China’s Misguided Exchange-Rate Machinations

In August 2015, the People’s Bank of China established that central parity of the renminbi's exchange rate against the US dollar would be set with reference to the previous trading day’s closing price. But that much-needed step toward a more flexible, market-driven exchange rate was quickly – and wrongly – abandoned.

BEIJING – On August 11, 2015, the People’s Bank of China (PBOC) established that the central parity of the renminbi’s exchange rate against the US dollar would be set with reference to the previous trading day’s closing price, within a 2% band. It was a bold step toward a more flexible, market-driven exchange rate. But the announcement of the reform caused the market to panic, triggering a 3% decline in the renminbi in just four trading days. So it was quickly abandoned.

That policy reversal, while understandable, is regrettable. For the rest of 2015, the PBOC struggled to prevent the renminbi from weakening. Having spent a huge amount of foreign-exchange reserves, it decided in February 2016 to introduce a new rule for setting the central parity rate.

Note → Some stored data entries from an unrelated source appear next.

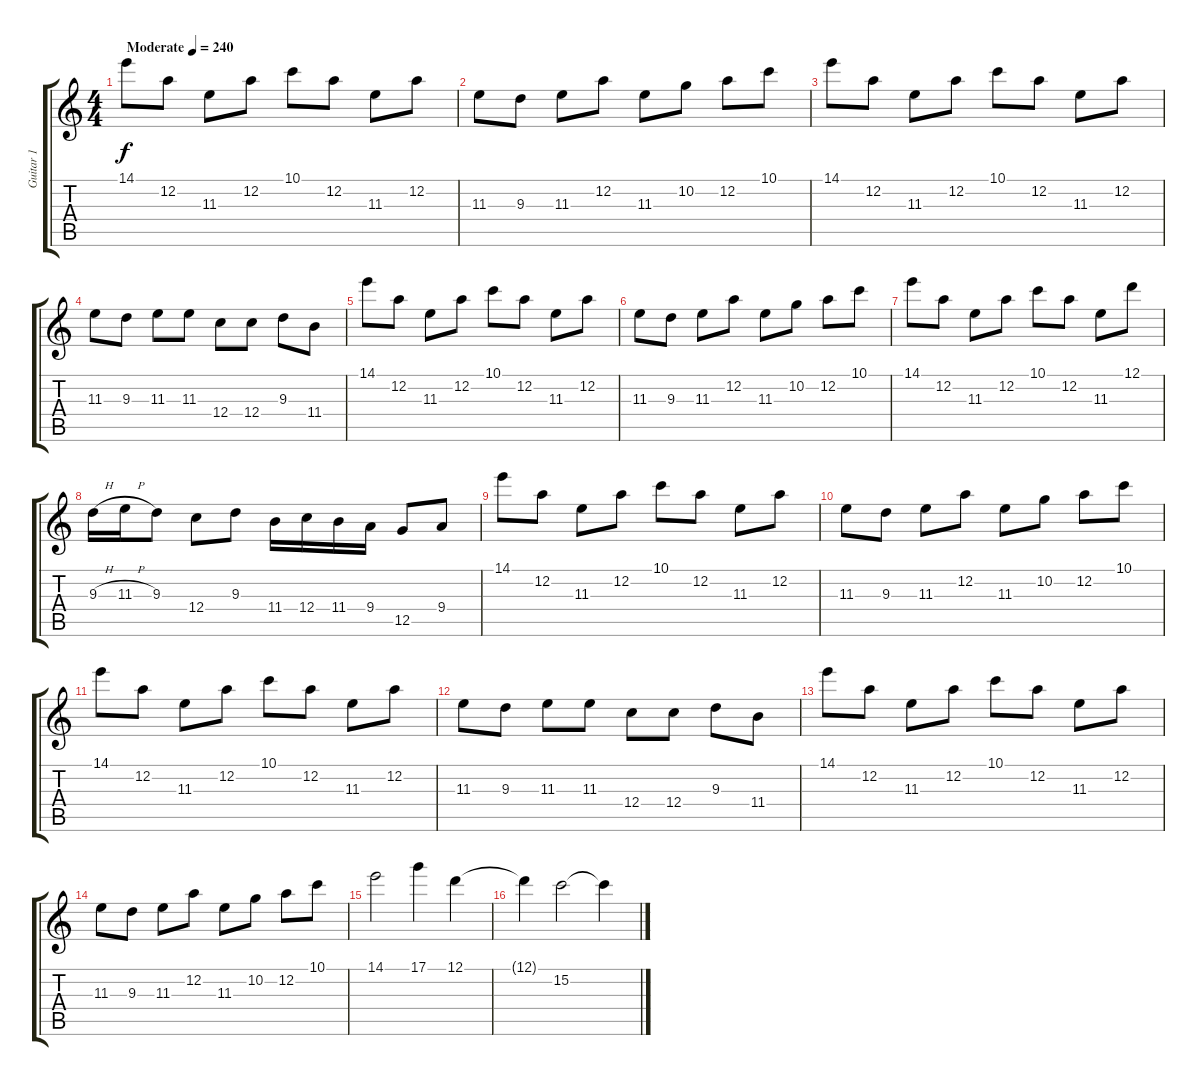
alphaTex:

\track ("Guitar 1" "Guitar 1") {instrument distortionguitar}
\staff {score tabs}
\tuning (D4 A3 F3 C3 G2 C2) {hide}
\ts (4 4)
\tempo (240 "Moderate")
\clef g2
\ks c
14.1.8{dy f instrument distortionguitar} 12.2.8 11.3.8 12.2.8 10.1.8 12.2.8 11.3.8 12.2.8 |
11.3.8 9.3.8 11.3.8 12.2.8 11.3.8 10.2.8 12.2.8 10.1.8 |
14.1.8 12.2.8 11.3.8 12.2.8 10.1.8 12.2.8 11.3.8 12.2.8 |
11.3.8 9.3.8 11.3.8 11.3.8 12.4.8 12.4.8 9.3.8 11.4.8 |
14.1.8 12.2.8 11.3.8 12.2.8 10.1.8 12.2.8 11.3.8 12.2.8 |
11.3.8 9.3.8 11.3.8 12.2.8 11.3.8 10.2.8 12.2.8 10.1.8 |
14.1.8 12.2.8 11.3.8 12.2.8 10.1.8 12.2.8 11.3.8 12.1.8 |
9.3{h}.16 11.3{h}.16 9.3.8 12.4.8 9.3.8 11.4.16 12.4.16 11.4.16 9.4.16 12.5.8 9.4.8 |
14.1.8 12.2.8 11.3.8 12.2.8 10.1.8 12.2.8 11.3.8 12.2.8 |
11.3.8 9.3.8 11.3.8 12.2.8 11.3.8 10.2.8 12.2.8 10.1.8 |
14.1.8 12.2.8 11.3.8 12.2.8 10.1.8 12.2.8 11.3.8 12.2.8 |
11.3.8 9.3.8 11.3.8 11.3.8 12.4.8 12.4.8 9.3.8 11.4.8 |
14.1.8 12.2.8 11.3.8 12.2.8 10.1.8 12.2.8 11.3.8 12.2.8 |
11.3.8 9.3.8 11.3.8 12.2.8 11.3.8 10.2.8 12.2.8 10.1.8 |
14.1.2 17.1.4 12.1.4 |
12.1{t}.4 15.2.2 15.2{t}.4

According to the replacement rule, the central parity rate would take into account not just the previous trading day’s closing price, but also the “theoretical exchange rate” that would keep the index of the China Foreign Exchange Trade System, a 24-currency basket, unchanged over the previous 24 hours. In other words, whenever there was a change in the US dollar index, the PBOC would have to intervene in the foreign-exchange market to align the market-determined renminbi-dollar exchange rate with the theoretical exchange rate that kept the CFETS index stable.